Max has been a trained companion for U.S. Army Staff Sergeant Edward Johnson since 2014. Sgt. Johnson, a purple heart recipient, was shot in the head during combat in Iraq in 2006 and was left with a traumatic brain injury. Max helps Sgt. Johnson cope with PTSD and other debilitating ailments related to his injuries.

Unfortunately, Max tore his cruciate ligament in his knee. As a common injury in large breed dogs, cruciate ligament tear is one of the biggest reasons for hind limb lameness, pain, and subsequent knee arthritis in dogs. Additionally, according to the American College of Veterinary Surgeons, 40-60% of dogs who injure one cruciate ligament will go on to injure the other cruciate ligament in the future.

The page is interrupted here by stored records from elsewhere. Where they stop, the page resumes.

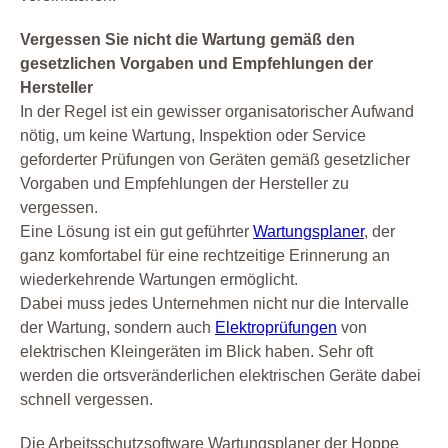
Vergessen Sie nicht die Wartung gemäß den
gesetzlichen Vorgaben und Empfehlungen der
Hersteller
In der Regel ist ein gewisser organisatorischer Aufwand
nötig, um keine Wartung, Inspektion oder Service
geforderter Prüfungen von Geräten gemäß gesetzlicher
Vorgaben und Empfehlungen der Hersteller zu
vergessen.
Eine Lösung ist ein gut geführter
Wartungsplaner
, der
ganz komfortabel für eine rechtzeitige Erinnerung an
wiederkehrende Wartungen ermöglicht.
Dabei muss jedes Unternehmen nicht nur die Intervalle
der Wartung, sondern auch
Elektroprüfungen
von
elektrischen Kleingeräten im Blick haben. Sehr oft
werden die ortsveränderlichen elektrischen Geräte dabei
schnell vergessen.
Die Arbeitsschutzsoftware Wartungsplaner der Hoppe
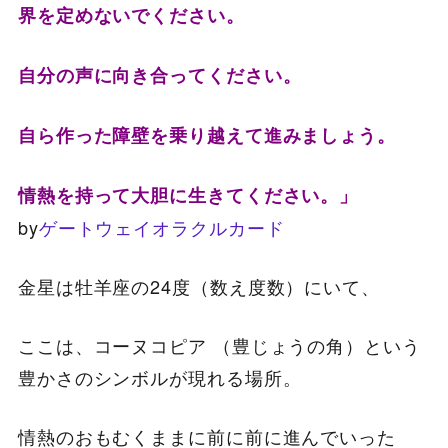
界を定めないでください。
自分の声に向き合ってください。
自ら作った障壁を乗り越えて進みましょう。
情熱を持って大胆に生きてください。」
by
ゲートウェイオラクルカード
金星は牡羊座の24度（数え度数）にいて、
ここは、コーヌコピア （豊じょうの角）という
豊かさのシンボルが現れる場所。
情熱のおもむくままに前に前に進んでいった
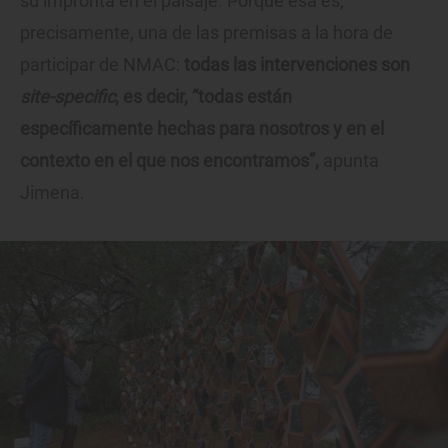
su impronta en el paisaje. Porque esa es,
precisamente, una de las premisas a la hora de
participar de NMAC:
todas las intervenciones son
site-specific
, es decir, “todas están
específicamente hechas para nosotros y en el
contexto en el que nos encontramos”,
apunta
Jimena.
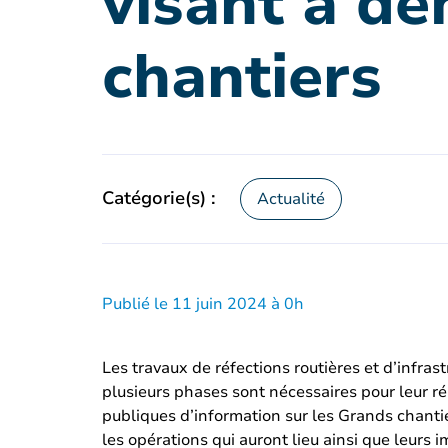
visant à dé
chantiers
Catégorie(s) :
Actualité
Publié le 11 juin 2024 à 0h
Les travaux de réfections routières et d’infra
plusieurs phases sont nécessaires pour leur ré
publiques d’information sur les Grands chantie
les opérations qui auront lieu ainsi que leurs i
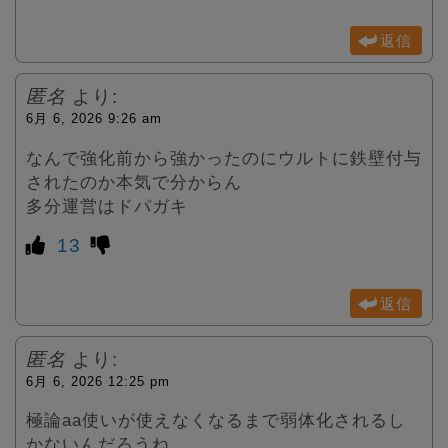
返信
匿名
より:
6月 6, 2026 9:26 am
なんで強化前から強かったのにウルトに鉄壁付与
されたのか本気で分からん
多分運営はドパガキ
13
返信
匿名
より:
6月 6, 2026 12:25 pm
極論aa使いが使えなくなるまで弱体化されるし
かないんだろうね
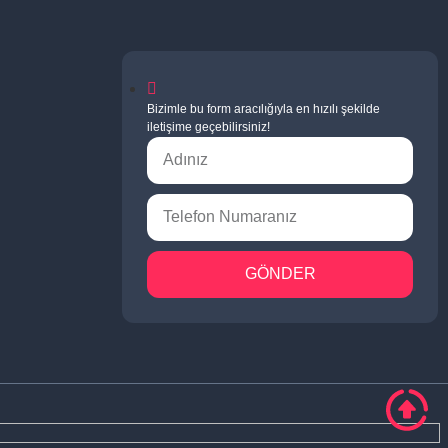
Bizimle bu form aracılığıyla en hızılı şekilde
iletişime geçebilirsiniz!
GÖNDER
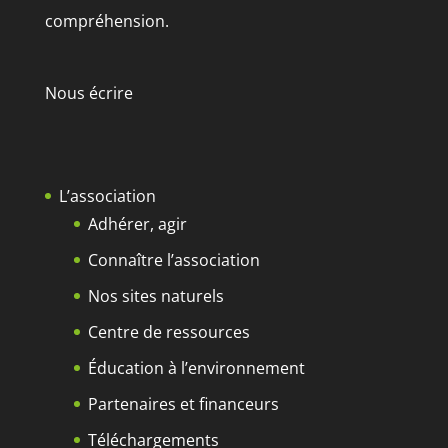
compréhension.
Nous écrire
L’association
Adhérer, agir
Connaître l’association
Nos sites naturels
Centre de ressources
Éducation à l’environnement
Partenaires et financeurs
Téléchargements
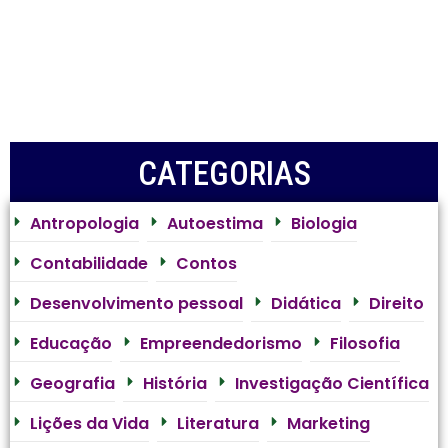
CATEGORIAS
Antropologia
Autoestima
Biologia
Contabilidade
Contos
Desenvolvimento pessoal
Didática
Direito
Educação
Empreendedorismo
Filosofia
Geografia
História
Investigação Científica
Lições da Vida
Literatura
Marketing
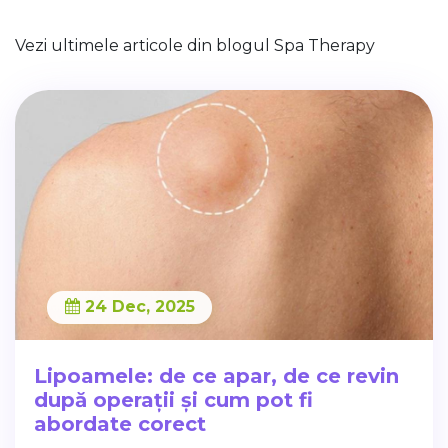
Vezi ultimele articole din blogul Spa Therapy
24 Dec, 2025
Lipoamele: de ce apar, de ce revin
după operații și cum pot fi
abordate corect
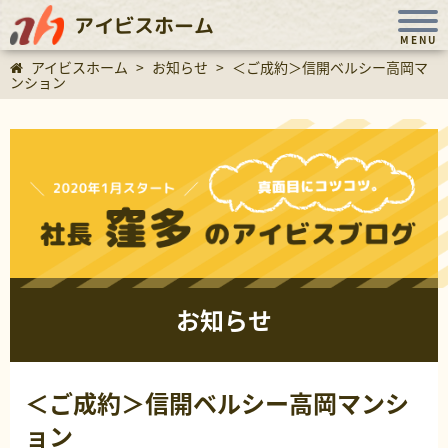
アイビスホーム
MENU
アイビスホーム
>
お知らせ
>
＜ご成約＞信開ベルシー高岡マ
ンション
お知らせ
＜ご成約＞信開ベルシー高岡マンシ
ョン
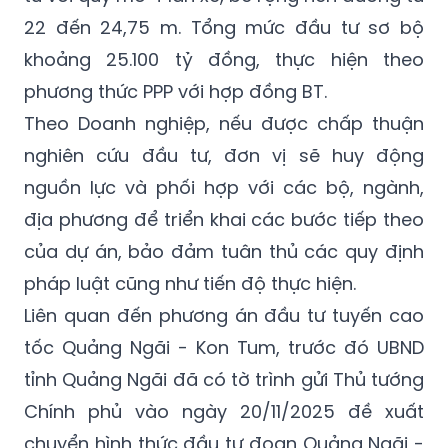
22 đến 24,75 m. Tổng mức đầu tư sơ bộ
khoảng 25.100 tỷ đồng, thực hiện theo
phương thức PPP với hợp đồng BT.
Theo Doanh nghiệp, nếu được chấp thuận
nghiên cứu đầu tư, đơn vị sẽ huy động
nguồn lực và phối hợp với các bộ, ngành,
địa phương để triển khai các bước tiếp theo
của dự án, bảo đảm tuân thủ các quy định
pháp luật cũng như tiến độ thực hiện.
Liên quan đến phương án đầu tư tuyến cao
tốc Quảng Ngãi - Kon Tum, trước đó UBND
tỉnh Quảng Ngãi đã có tờ trình gửi Thủ tướng
Chính phủ vào ngày 20/11/2025 đề xuất
chuyển hình thức đầu tư đoạn Quảng Ngãi -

Max was obviously in pain and in need of surgery and other medical procedures. Fortunately, his story made the news and through donations and good will, Max was able to have surgery and treatment with VetStem Cell Therapy. His surgeon, Dr. Jeff Christiansen of Superior Veterinary Surgical Solutions, donated his services and organized donations from several others as well. As an experienced VetStem provider, Dr. Christiansen recommended stem cell and platelet therapy in conjunction with the surgery to aid Max’s healing. VetStem provided a free platelet therapy kit as well as discounted stem cell processing services.

According to Dr. Christiansen, Max recovered completely. But as is common, Max suffered a second cruciate ligament rupture in his other leg just over two years after his first surgery. Once again, Dr. Christiansen and several companies, including VetStem, stepped up to provide this dog with top-notch care. Max received surgery on his other knee in addition to stem cells and platelet therapy. Max once again recovered well and hasn’t required a repeat stem cell treatment since.